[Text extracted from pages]
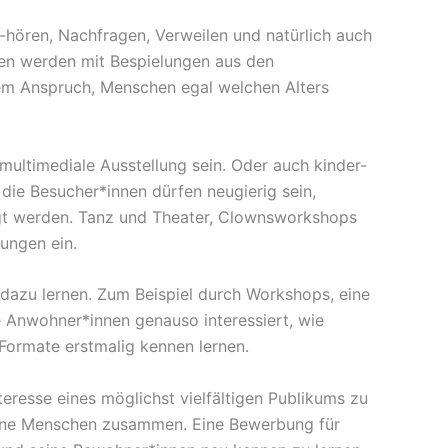
hören, Nachfragen, Verweilen und natürlich auch
ffen werden mit Bespielungen aus den
 dem Anspruch, Menschen egal welchen Alters
 multimediale Ausstellung sein. Oder auch kinder-
die Besucher*innen dürfen neugierig sein,
egt werden. Tanz und Theater, Clownsworkshops
kungen ein.
 dazu lernen. Zum Beispiel durch Workshops, eine
 Anwohner*innen genauso interessiert, wie
Formate erstmalig kennen lernen.
eresse eines möglichst vielfältigen Publikums zu
dene Menschen zusammen. Eine Bewerbung für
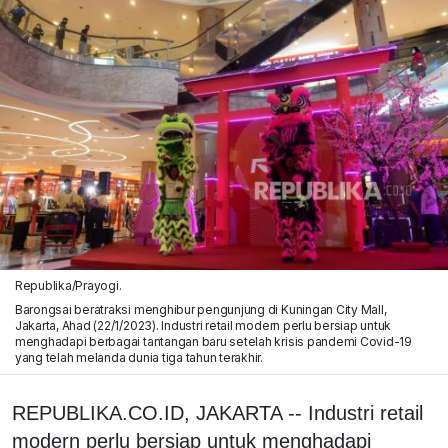
Republika/Prayogi.
Barongsai beratraksi menghibur pengunjung di Kuningan City Mall,
Jakarta, Ahad (22/1/2023). Industri retail modern perlu bersiap untuk
menghadapi berbagai tantangan baru setelah krisis pandemi Covid-19
yang telah melanda dunia tiga tahun terakhir.
REPUBLIKA.CO.ID, JAKARTA -- Industri retail
modern perlu bersiap untuk menghadapi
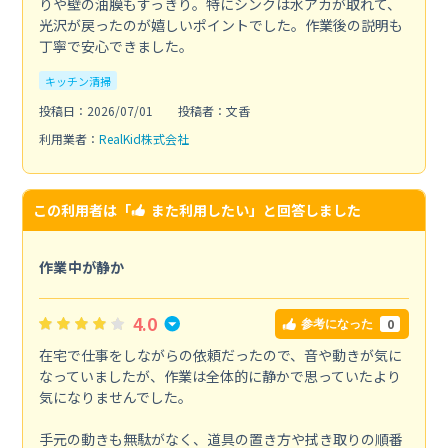
りや壁の油膜もすっきり。特にシンクは水アカが取れて、
光沢が戻ったのが嬉しいポイントでした。作業後の説明も
丁寧で安心できました。
キッチン清掃
投稿日：2026/07/01
投稿者：文香
利用業者：
RealKid株式会社
この利用者は「
また利用したい
」と回答しました
作業中が静か
4.0
0
参考になった
在宅で仕事をしながらの依頼だったので、音や動きが気に
なっていましたが、作業は全体的に静かで思っていたより
気になりませんでした。
手元の動きも無駄がなく、道具の置き方や拭き取りの順番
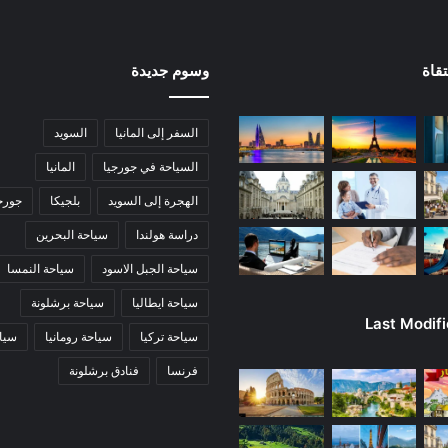
قاة
وسوم جديدة
السفر إلى المانيا
السويد
السياحة في جورجيا
المانيا
الهجرة إلى السويد
بلجيكا
جورج
دراسة هولندا
سياحة البحرين
سياحة الجبل الاسود
سياحة النمسا
سياحة ايطاليا
سياحة برشلونة
Last Modif
سياحة تركيا
سياحة رومانيا
سياح
فرنسا
فنادق برشلونة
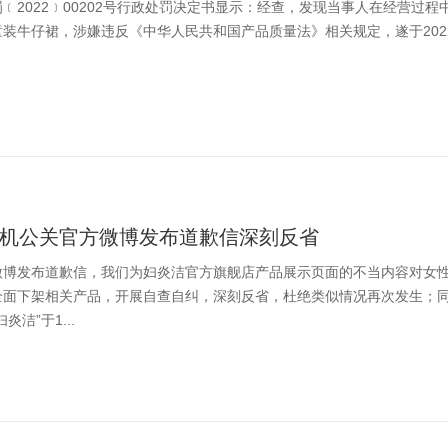
﹝2022﹞00202号行政处罚决定书显示：经查，发现当事人在经营过
装牛仔裙，涉嫌违反《中华人民共和国产品质量法》相关规定，遂于202
危机公关官方微博发布道歉信深刻反省
微博发布道歉信，我们为妇炎洁官方旗舰店产品展示页面的不当内容对女
全面下架相关产品，开展自查自纠，深刻反省，杜绝类似情况再次发生；
炎洁”于1...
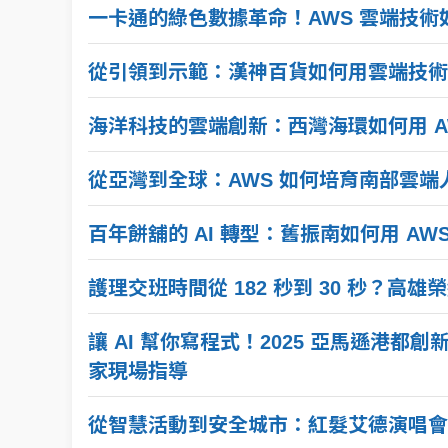
一卡通的綠色數據革命！AWS 雲端技
從引領到示範：漢神百貨如何用雲端技術
海洋科技的雲端創新：西灣海環如何用 A
從亞灣到全球：AWS 如何培育南部雲端
百年餅舖的 AI 轉型：舊振南如何用 A
護理交班時間從 182 秒到 30 秒？高雄榮
讓 AI 幫你寫程式！2025 亞馬遜港都創新日
家現場指導
從智慧活動到安全城市：紅髮艾德演唱會背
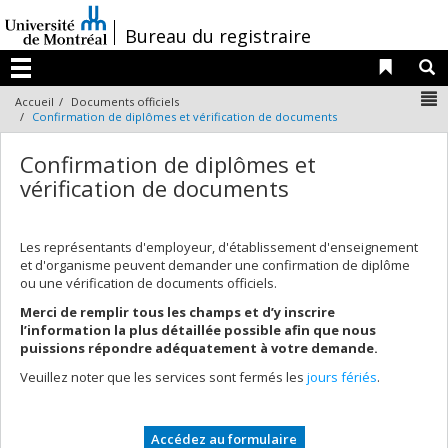
Passer
au
/
Bureau du registraire
contenu
Liens 
R
Menu
N
Accueil
Documents officiels
Confirmation de diplômes et vérification de documents
Confirmation de diplômes et
vérification de documents
Les représentants d'employeur, d'établissement d'enseignement
et d'organisme peuvent demander une confirmation de diplôme
ou une vérification de documents officiels.
Merci de remplir tous les champs et d’y inscrire
l’information la plus détaillée possible afin que nous
puissions répondre adéquatement à votre demande.
Veuillez noter que les services sont fermés les
jours fériés
.
Accédez au formulaire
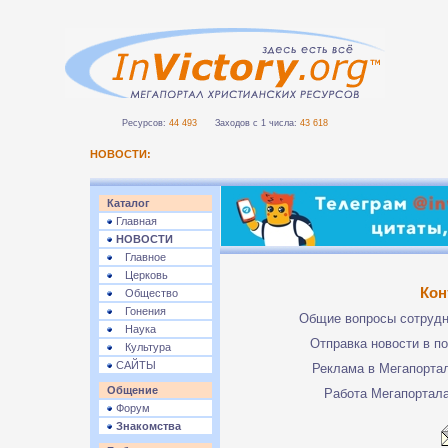
Ресурсов:
44 493
Заходов с 1 числа:
43 618
НОВОСТИ:
Каталог
Главная
НОВОСТИ
Главное
Церковь
Кон
Общество
Гонения
Общие вопросы сотруд
Наука
Отправка новости в п
Культура
САЙТЫ
Реклама в Мегапорта
Общение
Работа Мегапортал
Форум
Знакомства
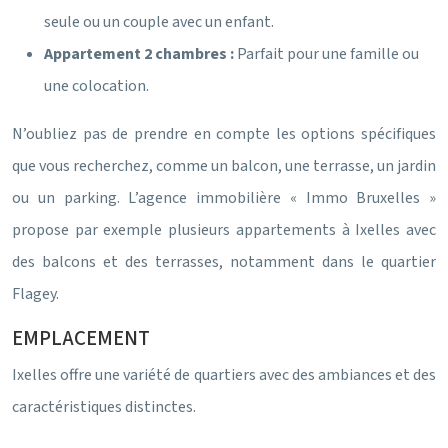
seule ou un couple avec un enfant.
Appartement 2 chambres :
Parfait pour une famille ou
une colocation.
N’oubliez pas de prendre en compte les options spécifiques
que vous recherchez, comme un balcon, une terrasse, un jardin
ou un parking. L’agence immobilière « Immo Bruxelles »
propose par exemple plusieurs appartements à Ixelles avec
des balcons et des terrasses, notamment dans le quartier
Flagey.
EMPLACEMENT
Ixelles offre une variété de quartiers avec des ambiances et des
caractéristiques distinctes.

= Your objective =
Return the text of every row above word for word, leaving out the pictures.

= Result for this exercise =
hören, Nachfragen, Verweilen und natürlich auch
ffen werden mit Bespielungen aus den
 dem Anspruch, Menschen egal welchen Alters
 multimediale Ausstellung sein. Oder auch kinder-
die Besucher*innen dürfen neugierig sein,
egt werden. Tanz und Theater, Clownsworkshops
kungen ein.
 dazu lernen. Zum Beispiel durch Workshops, eine
 Anwohner*innen genauso interessiert, wie
Formate erstmalig kennen lernen.
eresse eines möglichst vielfältigen Publikums zu
dene Menschen zusammen. Eine Bewerbung für
Republika/Prayogi.
Barongsai beratraksi menghibur pengunjung di Kuningan City Mall,
Jakarta, Ahad (22/1/2023). Industri retail modern perlu bersiap untuk
menghadapi berbagai tantangan baru setelah krisis pandemi Covid-19
yang telah melanda dunia tiga tahun terakhir.
REPUBLIKA.CO.ID, JAKARTA -- Industri retail
modern perlu bersiap untuk menghadapi
りや壁の油膜もすっきり。特にシンクは水アカが取れて、
光沢が戻ったのが嬉しいポイントでした。作業後の説明も
丁寧で安心できました。
キッチン清掃
投稿日：2026/07/01
投稿者：文香
利用業者：
RealKid株式会社
この利用者は「
また利用したい
」と回答しました
作業中が静か
4.0
0
参考になった
在宅で仕事をしながらの依頼だったので、音や動きが気に
なっていましたが、作業は全体的に静かで思っていたより
気になりませんでした。
手元の動きも無駄がなく、道具の置き方や拭き取りの順番
قاة
وسوم جديدة
السفر إلى المانيا
السويد
السياحة في جورجيا
المانيا
الهجرة إلى السويد
بلجيكا
جورج
دراسة هولندا
سياحة البحرين
سياحة الجبل الاسود
سياحة النمسا
سياحة ايطاليا
سياحة برشلونة
Last Modif
سياحة تركيا
سياحة رومانيا
سياح
فرنسا
فنادق برشلونة
﹝2022﹞00202号行政处罚决定书显示：经查，发现当事人在经营过
装牛仔裙，涉嫌违反《中华人民共和国产品质量法》相关规定，遂于202
危机公关官方微博发布道歉信深刻反省
微博发布道歉信，我们为妇炎洁官方旗舰店产品展示页面的不当内容对女
全面下架相关产品，开展自查自纠，深刻反省，杜绝类似情况再次发生；
炎洁”于1...
一卡通的綠色數據革命！AWS 雲端技
從引領到示範：漢神百貨如何用雲端技術
海洋科技的雲端創新：西灣海環如何用 A
從亞灣到全球：AWS 如何培育南部雲端
百年餅舖的 AI 轉型：舊振南如何用 A
護理交班時間從 182 秒到 30 秒？高雄榮
讓 AI 幫你寫程式！2025 亞馬遜港都創新日
家現場指導
從智慧活動到安全城市：紅髮艾德演唱會背
Passer
au
/
Bureau du registraire
contenu
Liens 
R
Menu
N
Accueil
Documents officiels
Confirmation de diplômes et vérification de documents
Confirmation de diplômes et
vérification de documents
Les représentants d'employeur, d'établissement d'enseignement
et d'organisme peuvent demander une confirmation de diplôme
ou une vérification de documents officiels.
Merci de remplir tous les champs et d’y inscrire
l’information la plus détaillée possible afin que nous
puissions répondre adéquatement à votre demande.
Veuillez noter que les services sont fermés les
jours fériés
.
Accédez au formulaire
Ресурсов:
44 493
Заходов с 1 числа:
43 618
НОВОСТИ:
Каталог
Главная
НОВОСТИ
Главное
Церковь
Кон
Общество
Гонения
Общие вопросы сотруд
Наука
Отправка новости в п
Культура
САЙТЫ
Реклама в Мегапорта
Общение
Работа Мегапортал
Форум
Знакомства
seule ou un couple avec un enfant.
Appartement 2 chambres :
Parfait pour une famille ou
une colocation.
N’oubliez pas de prendre en compte les options spécifiques
que vous recherchez, comme un balcon, une terrasse, un jardin
ou un parking. L’agence immobilière « Immo Bruxelles »
propose par exemple plusieurs appartements à Ixelles avec
des balcons et des terrasses, notamment dans le quartier
Flagey.
EMPLACEMENT
Ixelles offre une variété de quartiers avec des ambiances et des
caractéristiques distinctes.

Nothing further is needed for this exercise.